Where's the Poop

The Poop On the 4th

I. The Situation

G. B. and I attended a July 4th Firework and Flower Garden Party in Greenville. When we walked in, big boxes of fireworks were stacked from the hearth to the mantel of the fireplace. After grilling and watching city fireworks from a distance, it was finally time to watch our host’s firework tricks. While two scared dogs hid in a bedroom, the rest of us gathered (probably too close to the launching pad) in the front yard.

Early in the impressive show, a woman none of us knew staggered into the yard, drink in hand, and announced herself loudly to the crowd as a neighbor. She did so with speech just loose enough that everyone shared grins to confirm that she would be an interesting visitor. The woman then told us that this was her twins’ ninth birthday but that they weren’t home. Someone in our crowd pointed out that we were expecting twins, and the visitor shouted a congratulations though she couldn’t pinpoint whether we or the couple beside us were the parents. As a hearty welcome, a friend raised her own drink and said, “Cheers!”

“Chhheeeers!” the visitor bellowed.

Then the whole party raised our drinks and said “Cheers!” with some chuckles as the fireworks started up again.

Later in the party, while I consoled my terrified dog in a quieter back room, the visitor walked in. Seeing her face in the light for the first time, I noticed she was glassy-eyed. “I don’t usually drink like this,” she explained with much effort, “but I just sent my kids to Pennsylvania for the first time to be with their dad for a couple weeks. They’re my whole world. What am I going to do without them?” It was then that my fears shifted to What is this uninhibited stranger going to say or do next? to a real concern–What will she do without her children?
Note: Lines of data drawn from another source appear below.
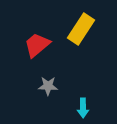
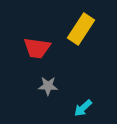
red trapezoid: moved 3 px down; rotated 132 degrees counterclockwise
cyan arrow: rotated 48 degrees clockwise
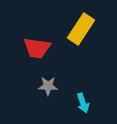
cyan arrow: moved 5 px up; rotated 66 degrees counterclockwise
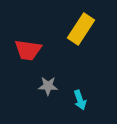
red trapezoid: moved 9 px left, 2 px down
cyan arrow: moved 3 px left, 3 px up
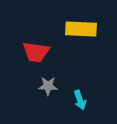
yellow rectangle: rotated 60 degrees clockwise
red trapezoid: moved 8 px right, 2 px down
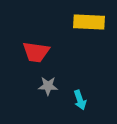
yellow rectangle: moved 8 px right, 7 px up
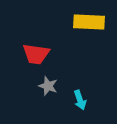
red trapezoid: moved 2 px down
gray star: rotated 18 degrees clockwise
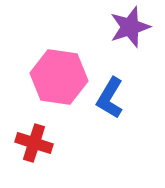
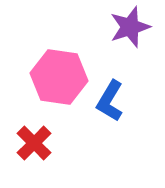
blue L-shape: moved 3 px down
red cross: rotated 27 degrees clockwise
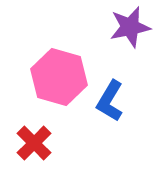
purple star: rotated 6 degrees clockwise
pink hexagon: rotated 8 degrees clockwise
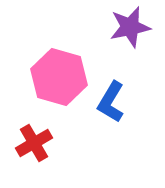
blue L-shape: moved 1 px right, 1 px down
red cross: rotated 15 degrees clockwise
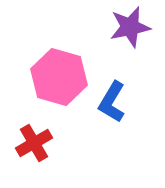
blue L-shape: moved 1 px right
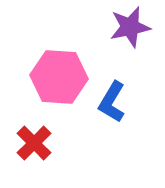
pink hexagon: rotated 12 degrees counterclockwise
red cross: rotated 15 degrees counterclockwise
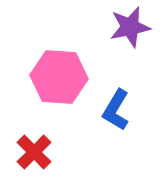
blue L-shape: moved 4 px right, 8 px down
red cross: moved 9 px down
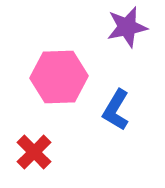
purple star: moved 3 px left
pink hexagon: rotated 6 degrees counterclockwise
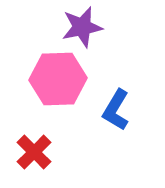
purple star: moved 45 px left
pink hexagon: moved 1 px left, 2 px down
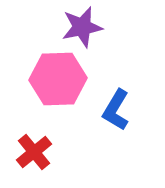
red cross: rotated 6 degrees clockwise
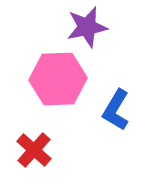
purple star: moved 5 px right
red cross: moved 2 px up; rotated 9 degrees counterclockwise
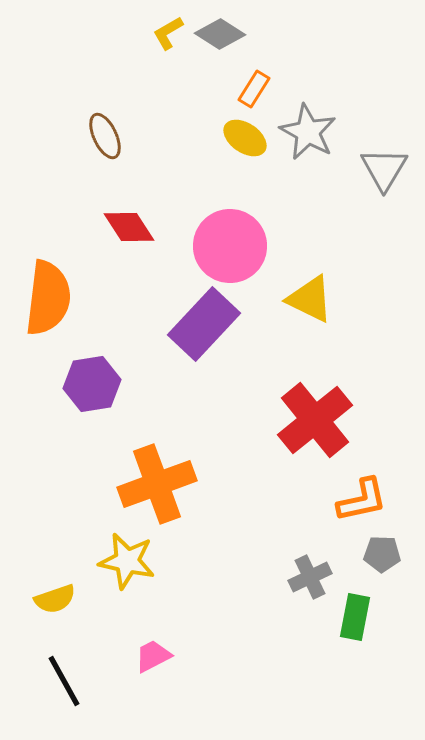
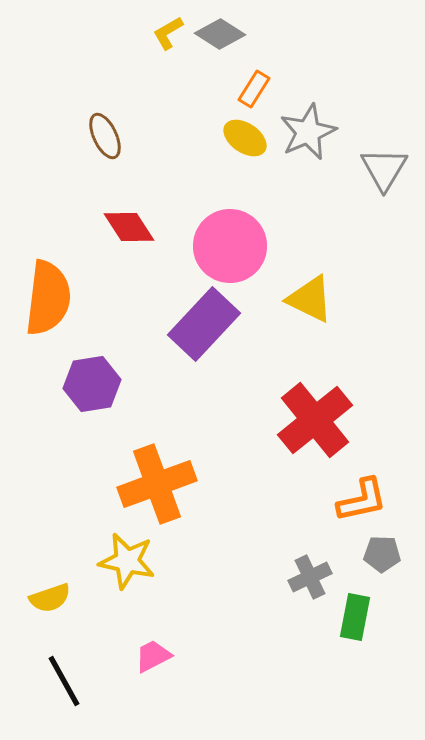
gray star: rotated 20 degrees clockwise
yellow semicircle: moved 5 px left, 1 px up
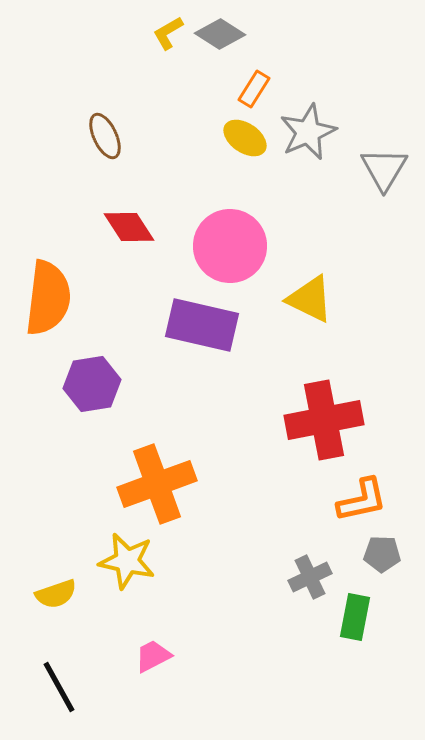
purple rectangle: moved 2 px left, 1 px down; rotated 60 degrees clockwise
red cross: moved 9 px right; rotated 28 degrees clockwise
yellow semicircle: moved 6 px right, 4 px up
black line: moved 5 px left, 6 px down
Although I was unsure of the extent of it, my visitor was clearly in a state of depression. To be heard, she sought a house full of strangers. Realizing the morbid things this woman might do in a drunken sadness, I suddenly needed to be a friend instead of a stranger.

So I listened in the best way I knew how. I put myself in BFF Mode and genuinely cared and asked real questions like some of my best friends do. After some convincing, we agreed that she would survive her children’s absence by doing something she hadn’t had time for in years; she would read a book.

II. The Concept

A month ago, I posted this status on Facebook:

Screen shot 2014-07-06 at 8.22.41 AM

Instead of starting a new blog, I opened a new category here on Tree of Grace called “Where’s the Poop?” (Any How I Met Your Mother Fans out there?) This is my first post under said category.

III. The Poop

I have read my share of articles titled “[Insert Number] Photos That Will Restore Your Faith in Humanity” and admittedly demolished a box of tissues because of them. These are beautiful articles, and I am thankful for people who want to breed positivity on social media websites.

So, where’s the poop? To end our conversation, the visitor thanked me for being nice enough to listen. She said there weren’t many nice people left in the world. The way the visitor said how nice I was didn’t make me feel good. Her comment that nice people were a rarity made me ache as much with its truth as its untruth. Yes, humanity is terrifying, but it’s also, somehow, sublime.

The poop is that I, and perhaps many of us, click on a link to boost our view of humanity rather than collect in our memories how many positive things we see humans do right in front of us. This woman’s doubt of people made me wonder how many passersby had overlooked her situation and how many people I overlook. It also made me wonder how many nice things happened close by that the woman hadn’t seen and how many kind acts or words I had also brushed off as trite thus giving up an opportunity to restore my faith in the people around me.

As a result, I decided to recall all the good things people whom I actually knew had done in that very same day instead of resorting to strangers on my newsfeed like my visitor resorted to strangers at a firework show.

Kindnesses on July 4th, 2014:

  1. My brother-and-sister-in-law left a key for me so that I could nap at their house between holiday activities. This pregnant lady was in need of rest!
  2. Parents of a one-year-old gave me baby gear they were no longer using, even a bassinet!
  3. Our friend and host of the party went out of his way to invite the aforementioned neighbor whom he’d never met to the party.
  4. When two large dogs escaped their backyard, some of the partiers held them for nearly an hour to keep them out of the busy road. Later, the owners drove by and saw their dogs. They parked desperately in the middle of the road and thanked us exceedingly, scooping the big pups into their arms and loading them into their car with hugs and kisses.

Many of us see nice people in person often if not daily. The poop: doubt in humanity may be due to our mindset more than reality. What kindnesses have you seen recently? How are you restoring someone’s faith in humanity in person?